Lampkin reassured his students about the extent of their responsibilities once they have stopped a leak on a rail car.
"You think you guys are done as emergency responders? I would say 'yes', because all you have to do is babysit the rail car," said Lampkin. "Even though this valve is broke, you stopped the leak and you kept the genie in the bottle. You are done. It is up to me to get this rail car transferred, get this valve replaced, get it fixed, things like that."
Firefighter Mike Valento, 28, of Big Lake, found the training educational and reassuring.
"I had not ever really been around trains, like as far as up close," Valento said. "So, when I came to actually seeing the actual ingredients of it and how they did what the safety was and that, it was actually really reassuring."
"They are concerned about the crude oil shipments," said Lampkin. "But they are concerned, in general, about what we can provide at BNSF to them for resources and response."
At the end of the training session, Big Lake Fire Chief Paul Nemes said he was convinced his department, working with others could handle a disaster like the rail/oil fire in Casselton, North Dakota last year.
"Certainly," said Nemes. "We are going to approach it about the same as they did. We are going to make our assessment. We are going to isolate the area, identify the product, set up our safe zones and see what the (chemical) migration is."
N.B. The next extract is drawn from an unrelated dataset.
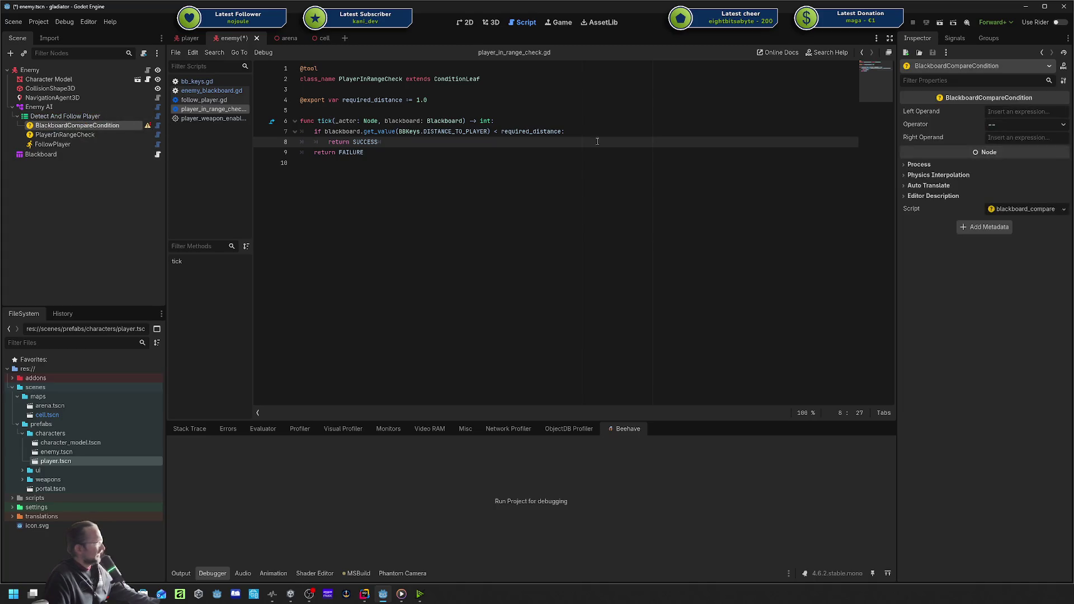
Place the compare condition first, set its Operator to <, and open blackboard_compare.gd.
click(1017, 112)
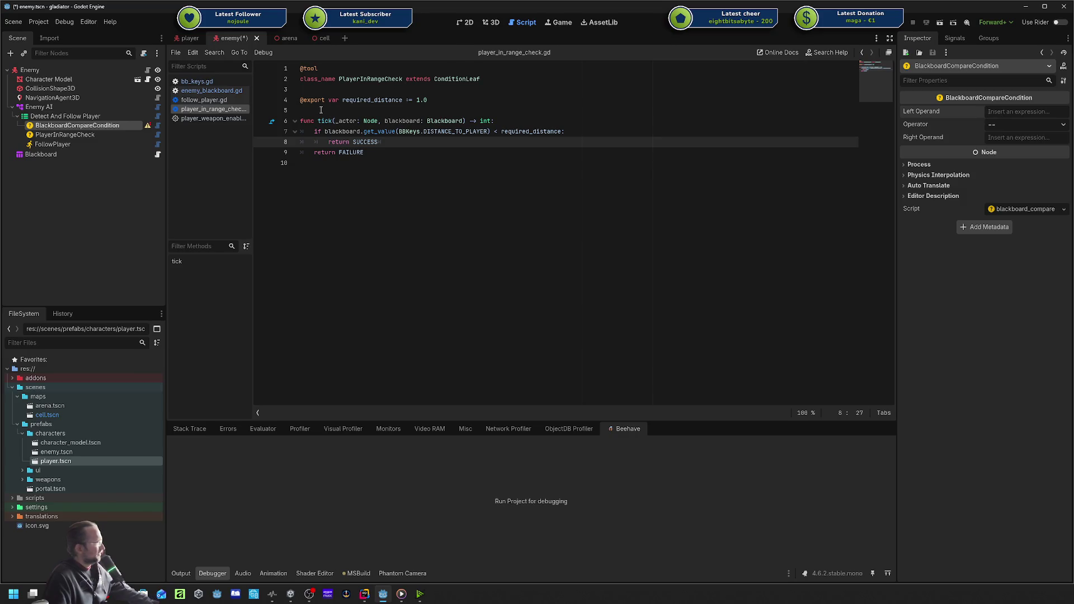
text(&)
key(BackSpace)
Nemes did express concern about the remoteness and inaccessibility of some areas where the tracks pass through Big Lake. "We have areas between Big Lake and Elk River that are very inaccessible," said Nemes.
"In case they ever have to go on a response," said Lampkin, "whether it is a leaking rail car or a train derailment, we want them to be aware of the hazards, identify what railroads they are working on and know how to respond to them, what resources we are going to provide on the BNSF end to assist them in that emergency."